Fistula on the increase in Liberia -As over 40 women undergone operation at Phebe Hospital

An Obstetric fistula is at an alarming proportion in Liberia, the head of the Liberia Fistula Project, Dr. John Mulbah has told the INSIGHT.
An obstetric fistula is a hole between the vagina and rectum or bladder that is caused by prolonged obstructed labor, leaving a woman incontinent of urine or feces or both.
For women with obstructed labor, labor that goes unattended, the labor can last up to six or seven days. It is commonly known in Liberia as "Pupu and pepe sickness."

Dr. Mulbah speaking to the INSIGHT Wednesday when the Liberia Fistula Project kickoff the operation on patients at the Phebe Hospital in Gbarnga, Bong County,  said, there are many cases of the disease now in the Country.
Dr. Mulhah however blamed the increase in the number of cases in the country to the deadly Ebola outbreak which saw health facilities broken down throughout Liberia.
As a result of the situation, he said women were abandoned without access to quality maternal care.
He said his year’s project had earmarked 20 patients for operation, but was surprised to have more than doubled the number.
Up to Wednesday, when the operations got underway, there were more than 40 patients on the operation walls and there is news that more are still pouring in.
"We had expected to carryout about 20 surgeries on fistula patients this term, but the number has doubled as a result of the Ebola crisis. As you may know, hospitals and clinics were closed during the crisis and because of this; women could not get good care from maternal centers.
Dr. Mulbah disclosed that since the Liberia Fistula Project was established in Liberia, over 1,500 surgeries have been performed.
Dr. Mulbah is aided by two foreign doctors in the conduct of the operations. He said, the project is now training about nine Liberian doctors in obstetric operation.
“I went abroad to learn how to do obstetric surgery, but we now have a program to train our own doctors and we have about nine people currently undergoing the training. This will allow us to ably deal with this sickness. So, when I am not around, we will have people in Grand Kru, Nimba, Sinoe and everywhere to do such operations,” he explained.
He mentioned prevention, treatment and rehabilitation as the three components of the project, indicating that the victims are always trained on prevention.
Dr. Mulbah however, frowned on the low support for the project which is geared at giving dignity to women and girls in Liberia from the Government.
He said the project is being solely supported by   the United Nations Population Fund (UNFPA). 
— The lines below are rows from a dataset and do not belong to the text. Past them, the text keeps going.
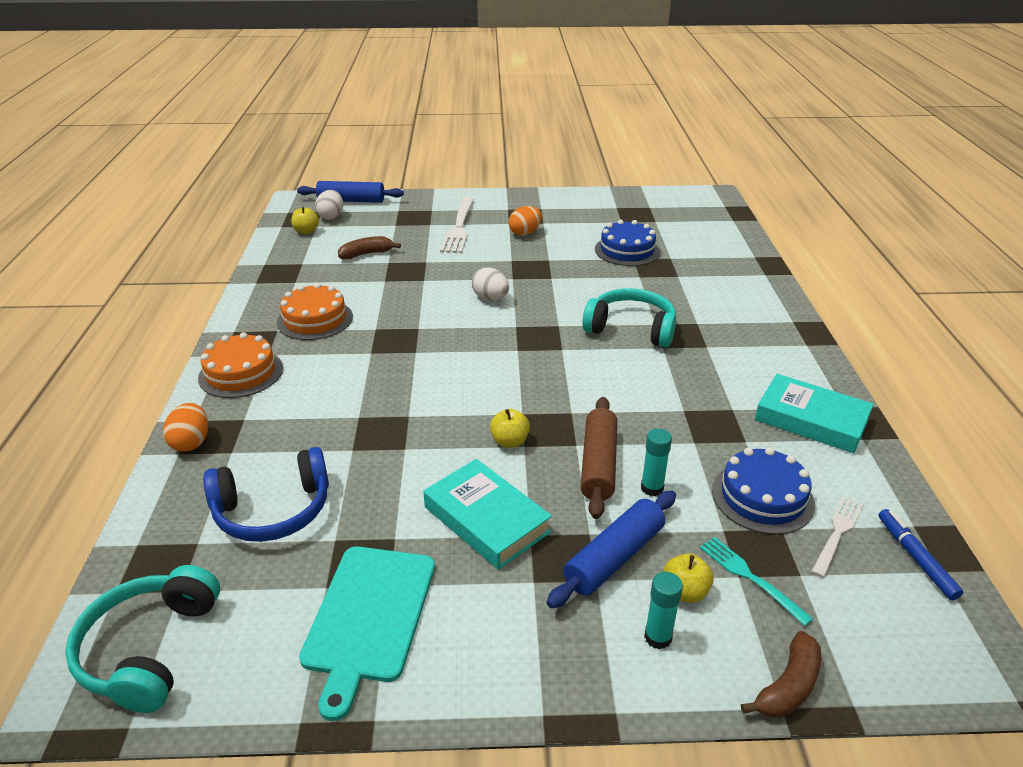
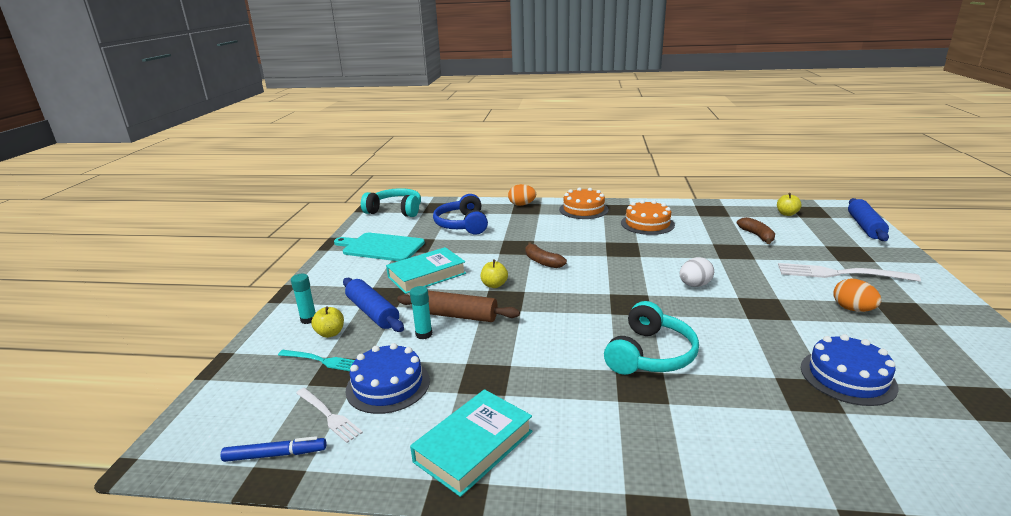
camera: 100 degrees right, 10 degrees down
white egg [315,190,343,220] -> none
turquoise fork [700,537,813,626] -> turquoise fork turned 45 degrees clockwise [278,350,355,371]
brown banana [741,631,821,718] -> brown banana moved to [525,242,567,268]

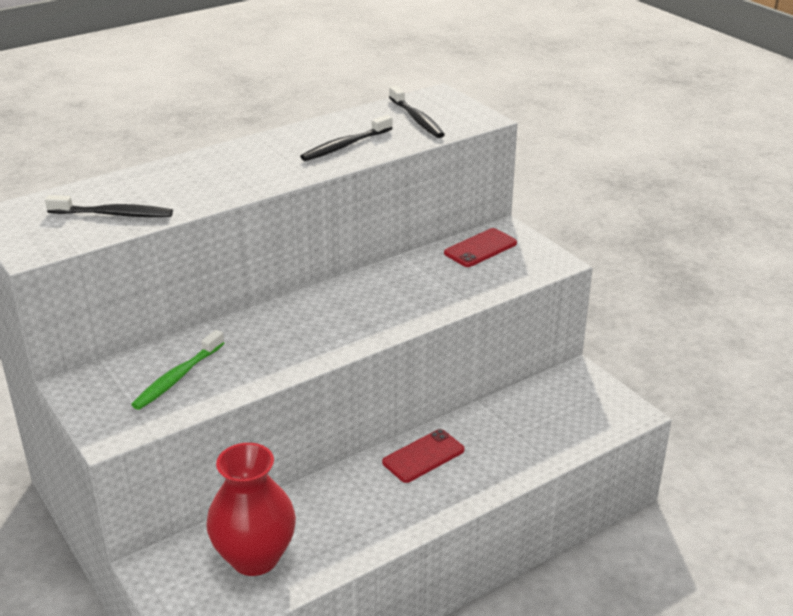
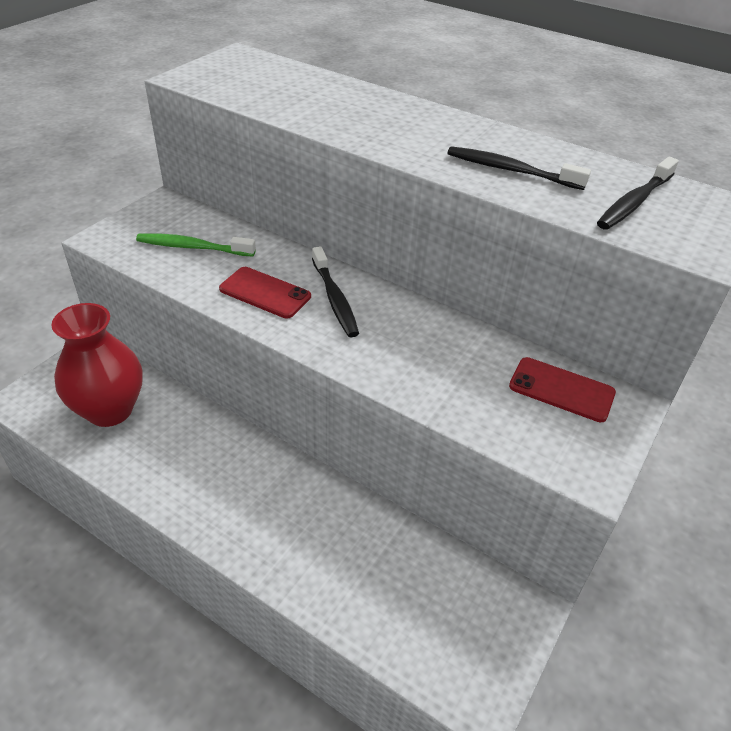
camera: 65 degrees right, 10 degrees up
black toothbrush [45,195,173,217] -> black toothbrush moved to [312,246,359,337]
red phone [382,429,465,483] -> red phone moved to [219,267,311,318]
Meanwhile, the Program Assistant of the Project, Marlene Tokpa, also told the Insight that after the operations, some of the patients would be taken to skills development program for rehabilitation of their lives before being re-integrated into the society.
She said the Project thought it wise to include the skills training component due to constant rejection the victims of the disease receive from relatives, spouses and family members.
Madam Tokpa said they offered tailoring, soap making, catering, cosmetology as well as adult literacy among others after the victims’ dignities have been restored.
“Most of these people have been rejected by their families members, by their spouses and some don’t usually want to return home after the operation, so we take them to Waterside, a skills training  area here at Phebe. We afford them skills so that when they returned, they can be easily accepted or become independent,” She told Insight.